§ **Passage provided**
The overall Q-factor of the trimmed MSR can be calculated from the contribution of different dissipation mechanisms, such as air damping loss, anchor loss, surface loss, thermoelastic damping loss, and additional loss mechanism, as shown in Figure 5. The Q-factor from these energy dissipations can be added as inverses, shown in Equation (4). The relationship indicates that the overall Q-factor is mainly limited by the loss mechanism with the lowest Q-factor. In order to confirm the main factors causing the reduction of the Q-factor, changes of different energy dissipation during the trimming process were analyzed.

$$\frac{1}{Q}=\frac{1}{Q_{gas}}+\frac{1}{Q_{\mathrm{anchor}}}+\frac{1}{Q_{\mathrm{surf}}}+\frac{1}{Q_{\mathrm{TED}}}+\frac{1}{Q_{\mathrm{etc}.}}$$

(4)

§ **Exercise**
Can you write out the part of the Q-factor passage that opens with "The overall Q-factor of" and closes with "process were analyzed.", swapping "anchor loss" for "clamping loss"? The records that follow are separate material and have no connection to the Q-factor passage.

§ **Provided information**
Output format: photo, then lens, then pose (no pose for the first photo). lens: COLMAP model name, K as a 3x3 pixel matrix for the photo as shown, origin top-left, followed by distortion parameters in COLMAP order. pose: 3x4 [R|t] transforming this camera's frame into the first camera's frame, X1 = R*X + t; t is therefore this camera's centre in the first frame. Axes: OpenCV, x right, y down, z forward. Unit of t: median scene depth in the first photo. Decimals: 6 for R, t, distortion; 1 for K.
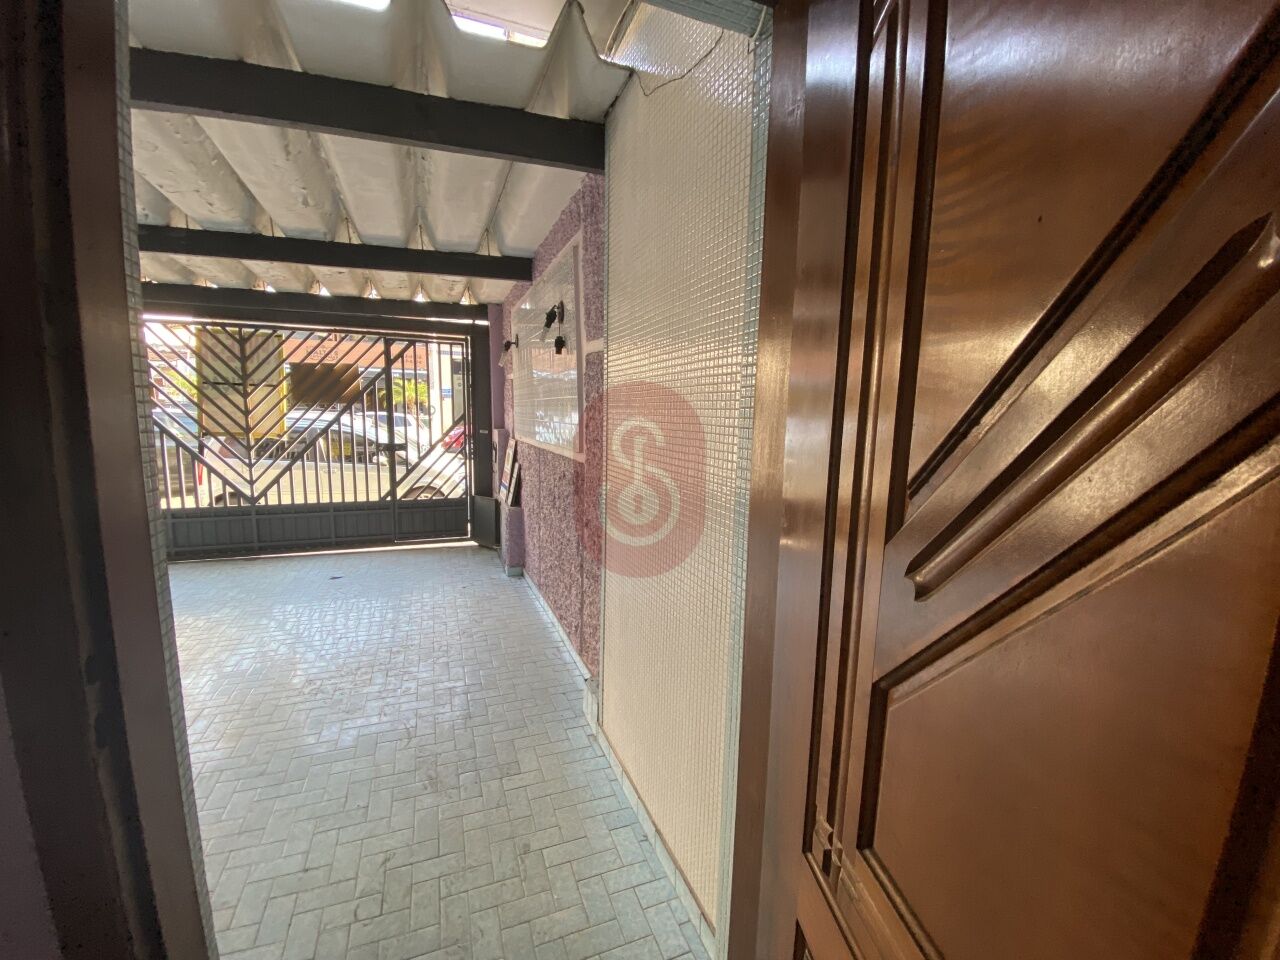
lens RADIAL K [[511.2, 0, 644.6], [0, 511.2, 486.8], [0, 0, 1]] dist [-0.000091, -0.013708]
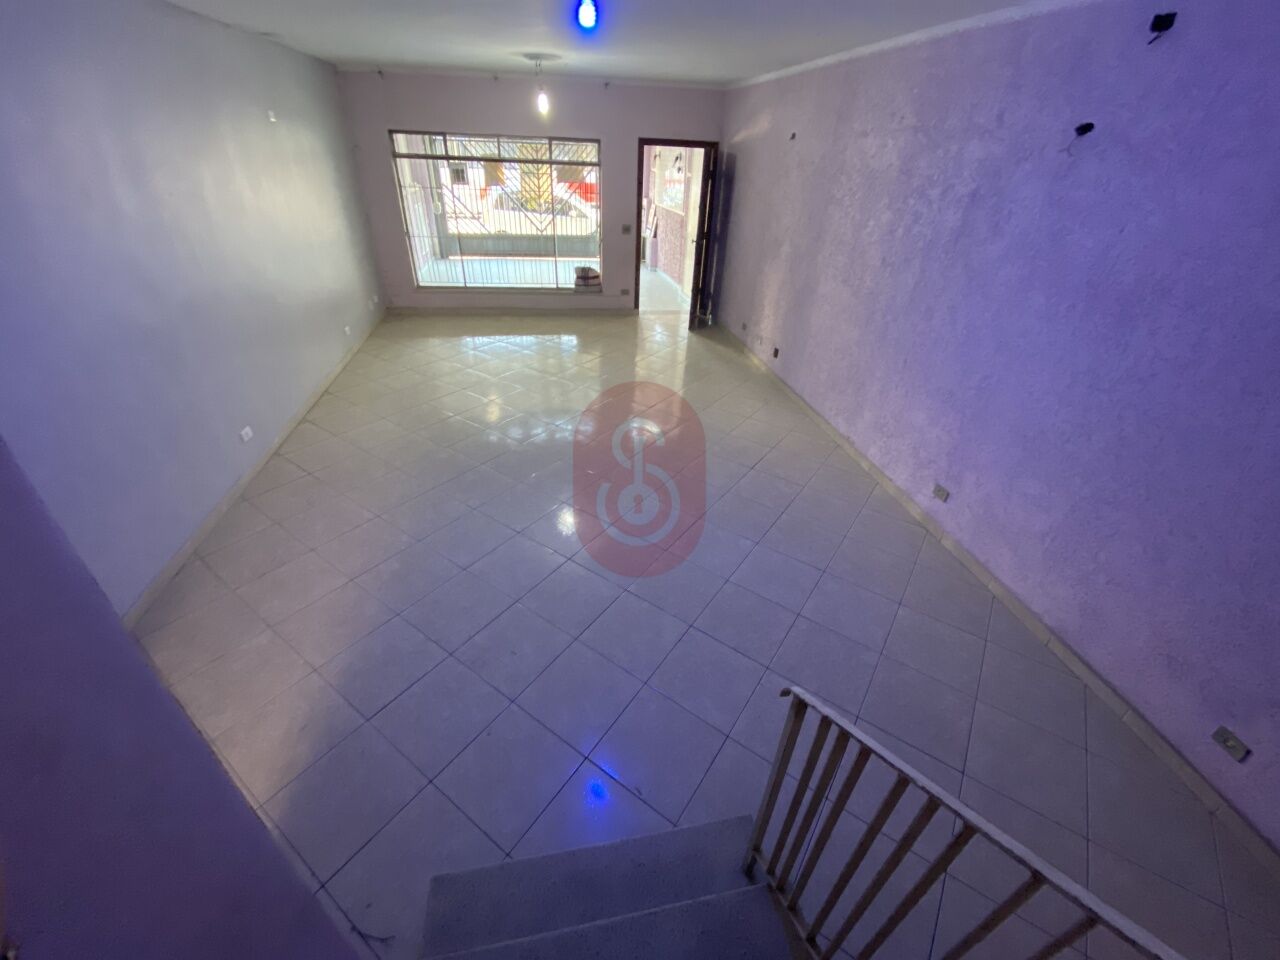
lens RADIAL K [[511.2, 0, 644.6], [0, 511.2, 486.8], [0, 0, 1]] dist [-0.000091, -0.013708]
pose [[0.978585, 0.119558, -0.167563, 0.210443], [-0.042684, 0.914198, 0.403014, 0.132716], [0.201369, -0.387231, 0.899724, -1.436931]]
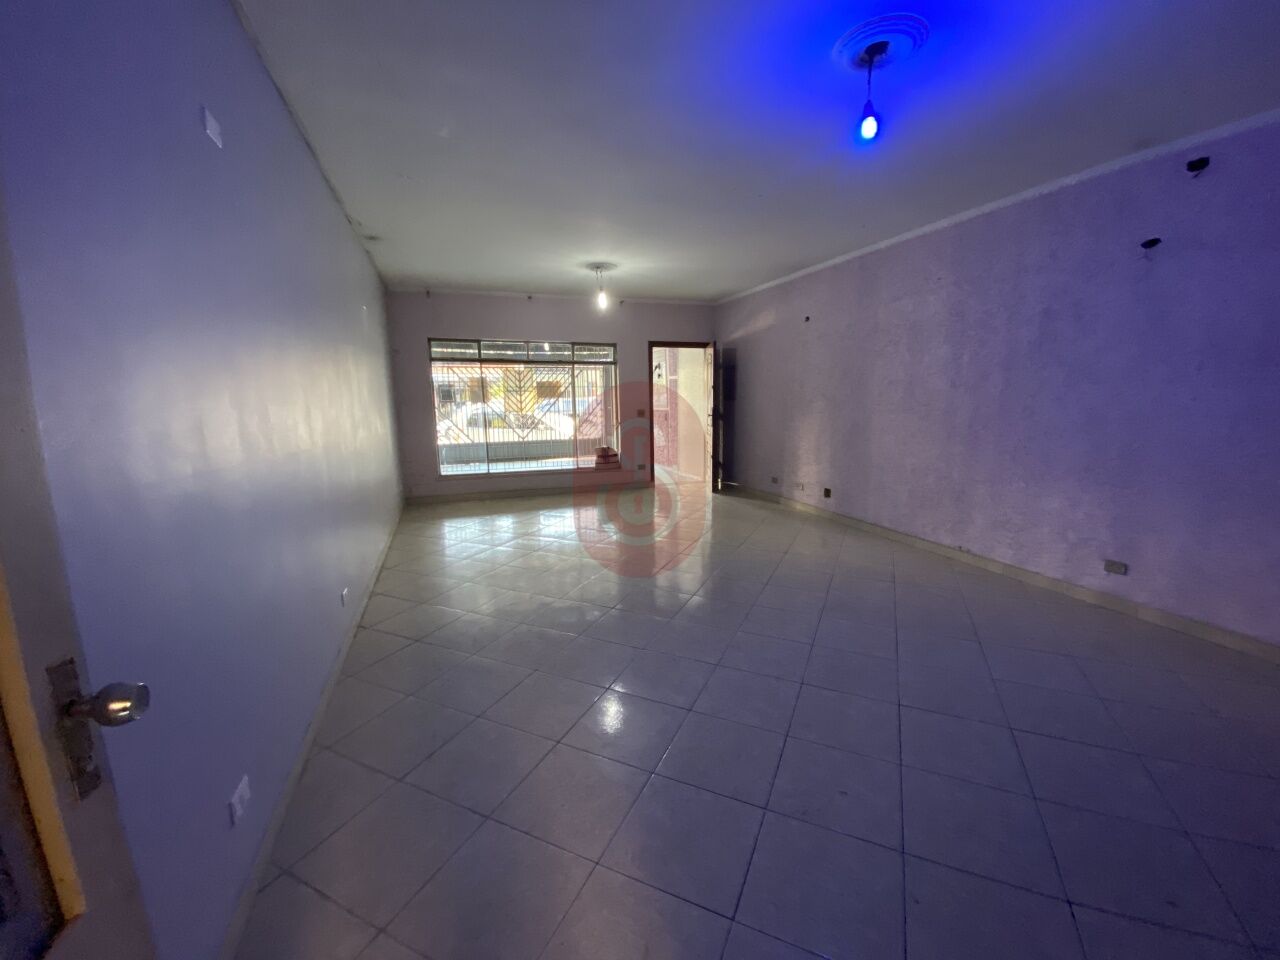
lens RADIAL K [[504.9, 0, 640.0], [0, 504.9, 480.0], [0, 0, 1]] dist [0.000306, -0.020871]
pose [[0.997788, -0.038024, -0.054537, -0.076828], [0.038175, 0.999270, 0.001737, 0.249146], [0.054431, -0.003815, 0.998510, -1.431494]]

§ **Solved problem**
The overall Q-factor of the trimmed MSR can be calculated from the contribution of different dissipation mechanisms, such as air damping loss, clamping loss, surface loss, thermoelastic damping loss, and additional loss mechanism, as shown in Figure 5. The Q-factor from these energy dissipations can be added as inverses, shown in Equation (4). The relationship indicates that the overall Q-factor is mainly limited by the loss mechanism with the lowest Q-factor. In order to confirm the main factors causing the reduction of the Q-factor, changes of different energy dissipation during the trimming process were analyzed.